WORKING DATA Start Marker
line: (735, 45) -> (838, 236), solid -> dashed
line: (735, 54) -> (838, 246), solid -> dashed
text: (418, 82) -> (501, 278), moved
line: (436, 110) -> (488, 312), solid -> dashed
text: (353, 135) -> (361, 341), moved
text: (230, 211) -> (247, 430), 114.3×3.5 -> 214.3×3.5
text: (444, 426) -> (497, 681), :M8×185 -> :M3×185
WORKING DATA End Marker
WORKING DATA Start Marker
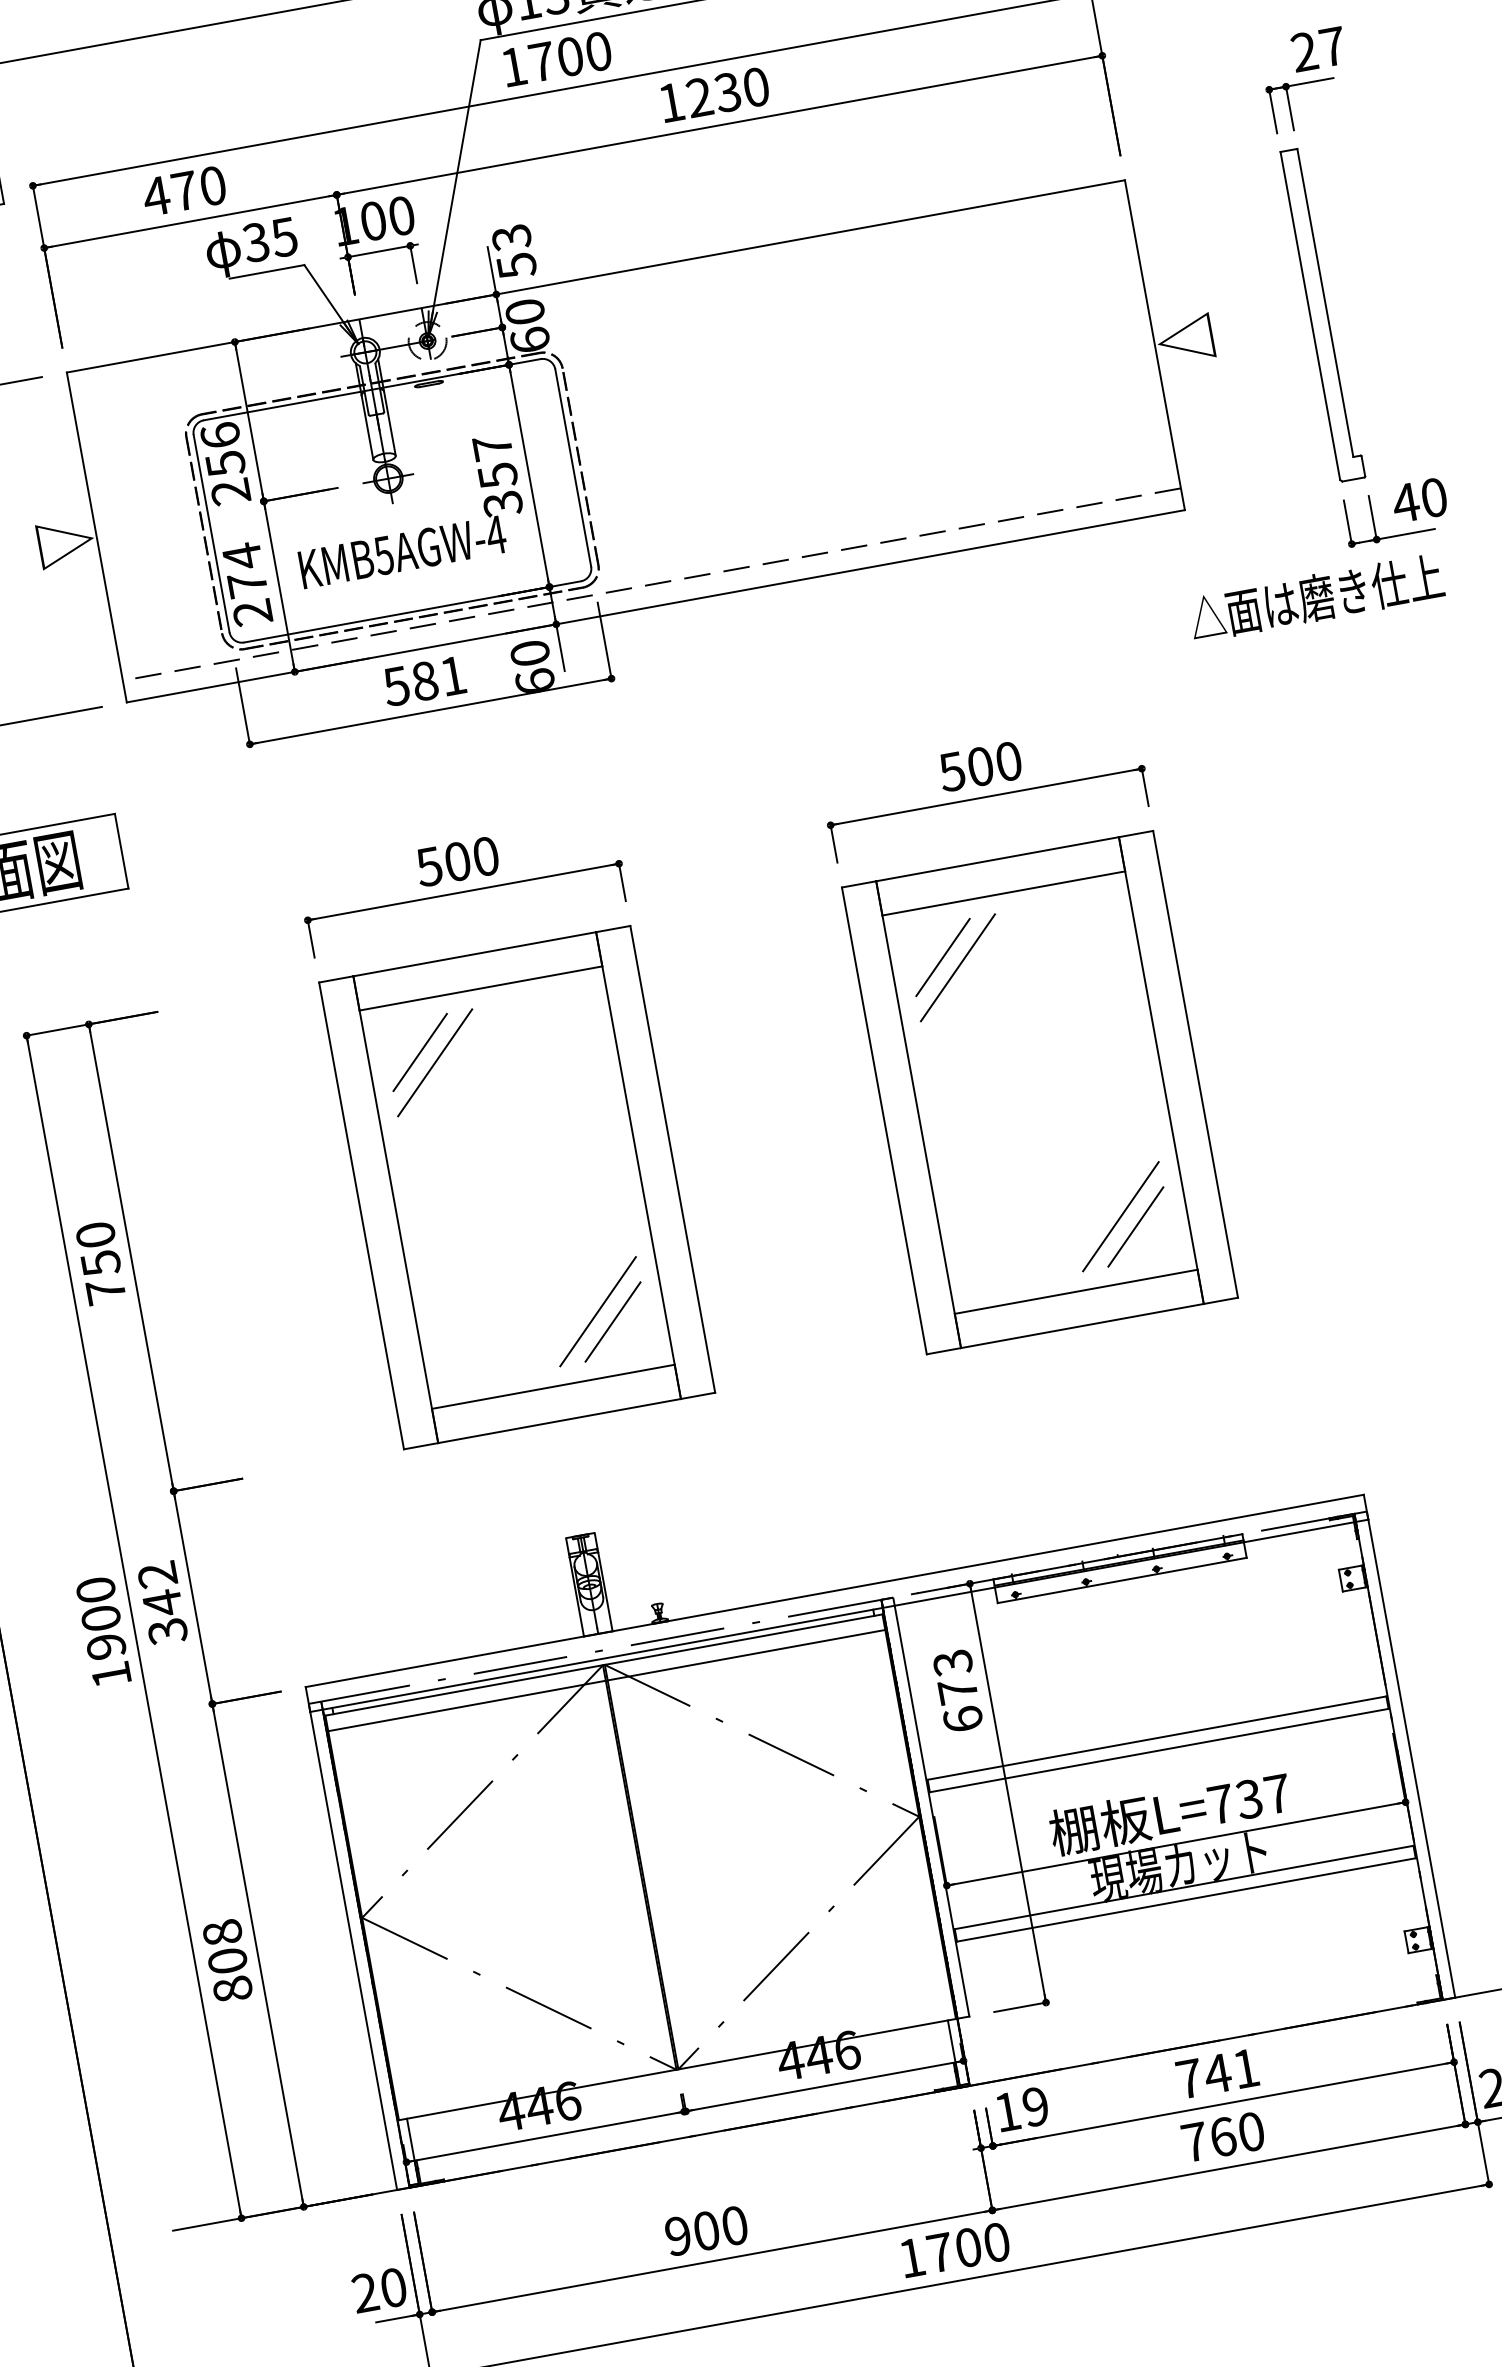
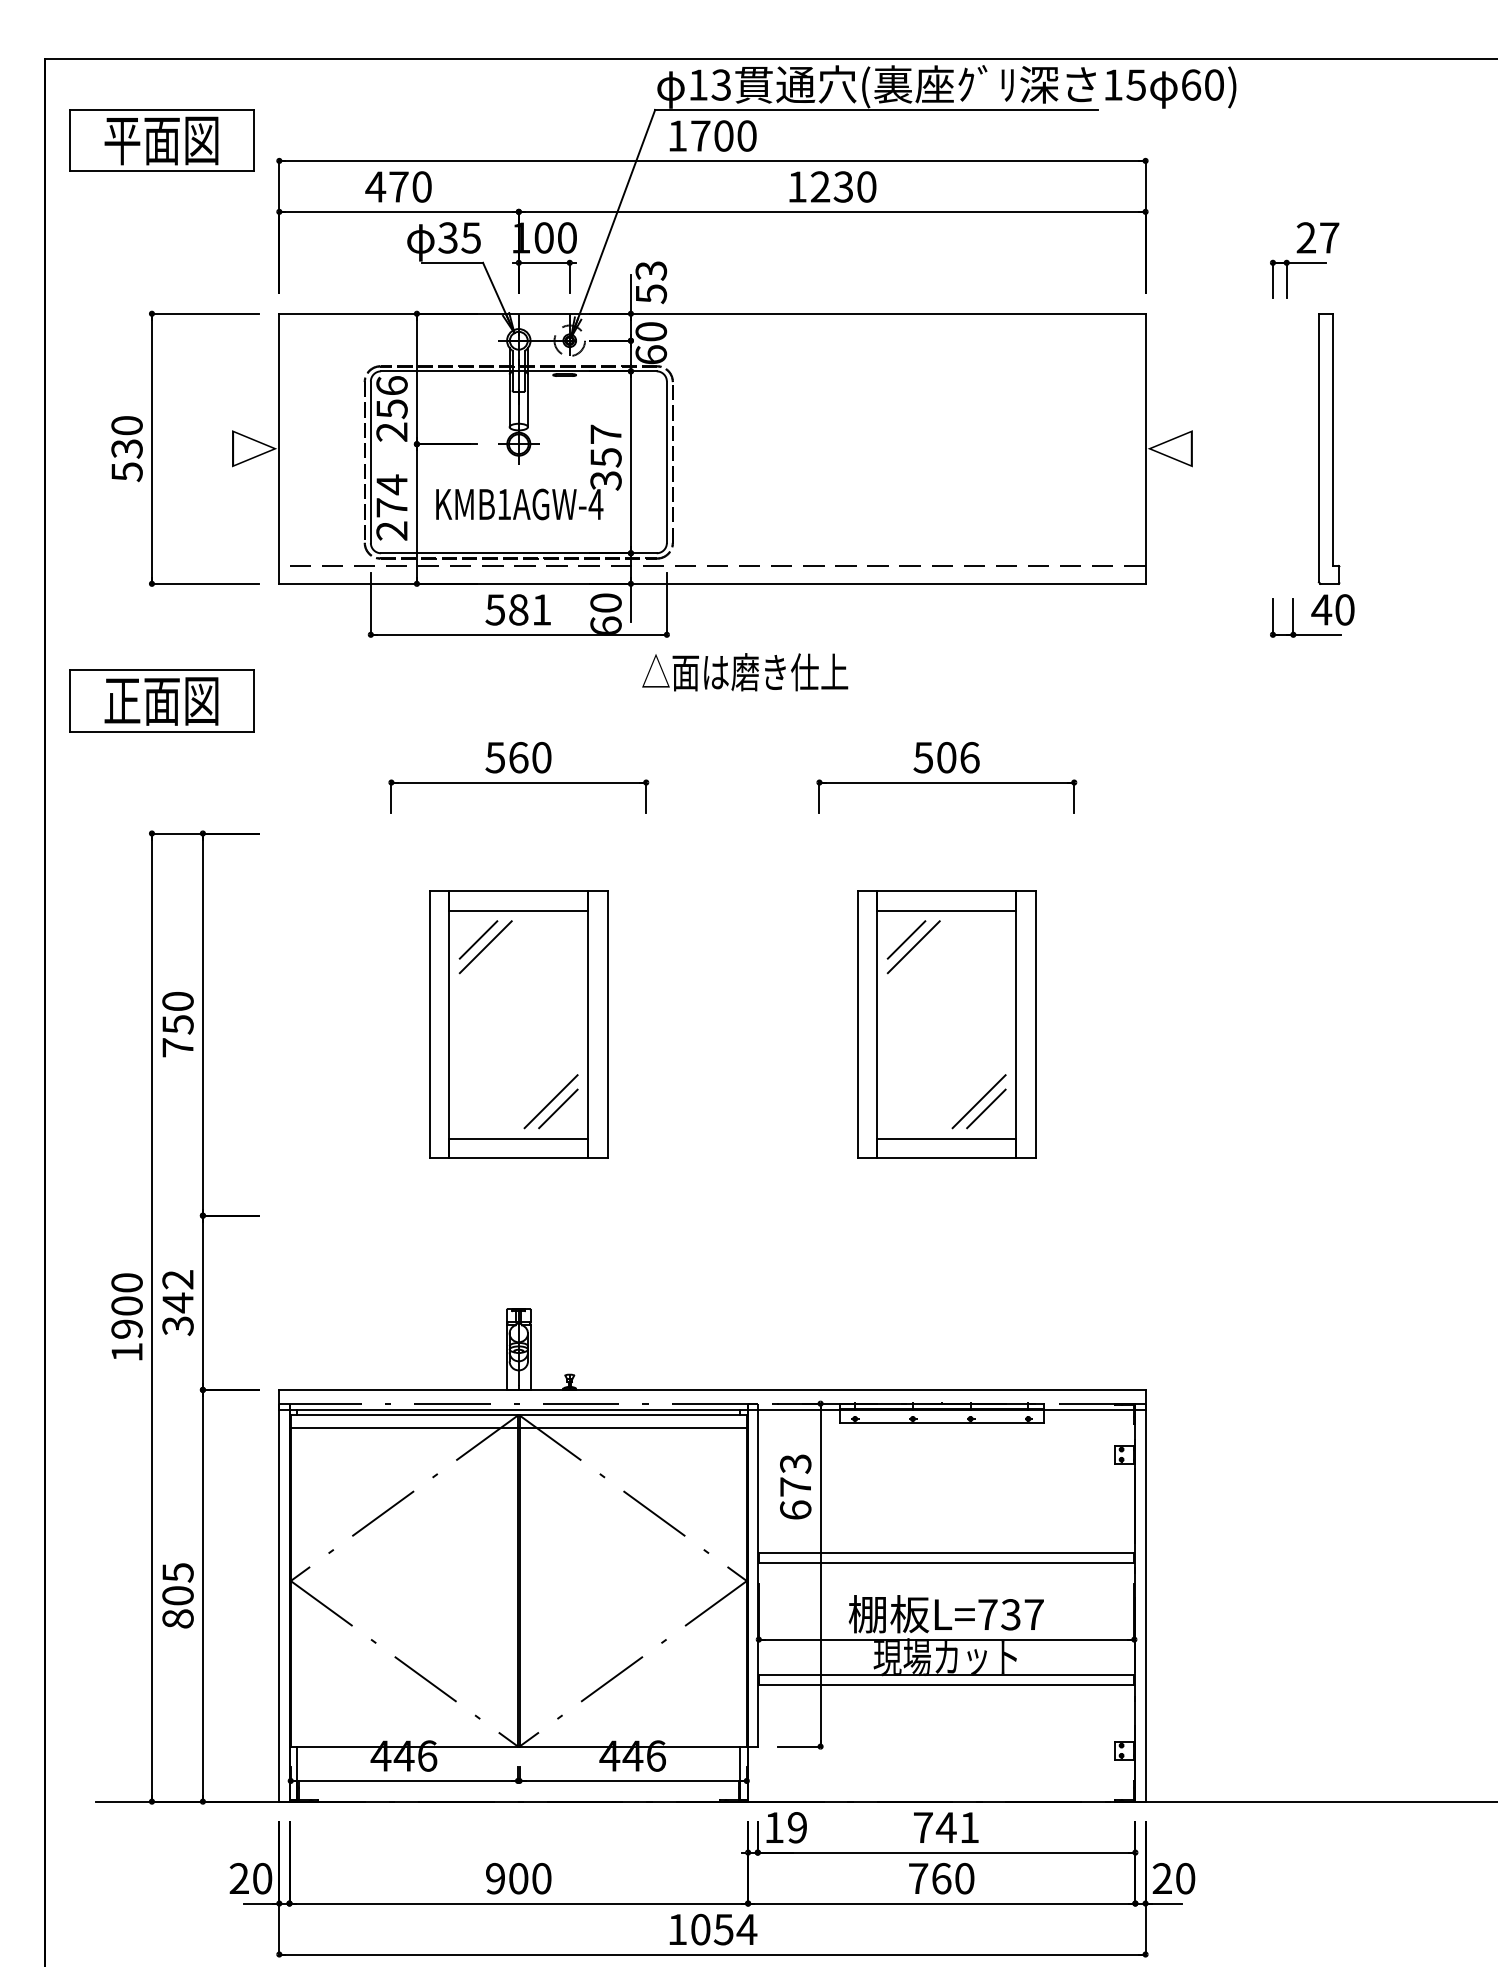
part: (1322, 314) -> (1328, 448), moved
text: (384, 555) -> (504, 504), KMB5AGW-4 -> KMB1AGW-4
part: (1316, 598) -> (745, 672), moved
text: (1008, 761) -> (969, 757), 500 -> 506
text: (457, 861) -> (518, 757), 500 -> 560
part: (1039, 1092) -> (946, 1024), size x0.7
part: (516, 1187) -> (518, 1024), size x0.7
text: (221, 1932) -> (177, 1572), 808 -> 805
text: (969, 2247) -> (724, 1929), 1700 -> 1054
WORKING DATA End Marker
WHAT IS EXPECTED: Going down the listing above, begin printing at the line with "line: (735, 45)" and finish with the line with "text: (444, 426)", exactly as they appear.

RESPONSE TO THE EXERCISE:
line: (735, 45) -> (838, 236), solid -> dashed
line: (735, 54) -> (838, 246), solid -> dashed
text: (418, 82) -> (501, 278), moved
line: (436, 110) -> (488, 312), solid -> dashed
text: (353, 135) -> (361, 341), moved
text: (230, 211) -> (247, 430), 114.3×3.5 -> 214.3×3.5
text: (444, 426) -> (497, 681), :M8×185 -> :M3×185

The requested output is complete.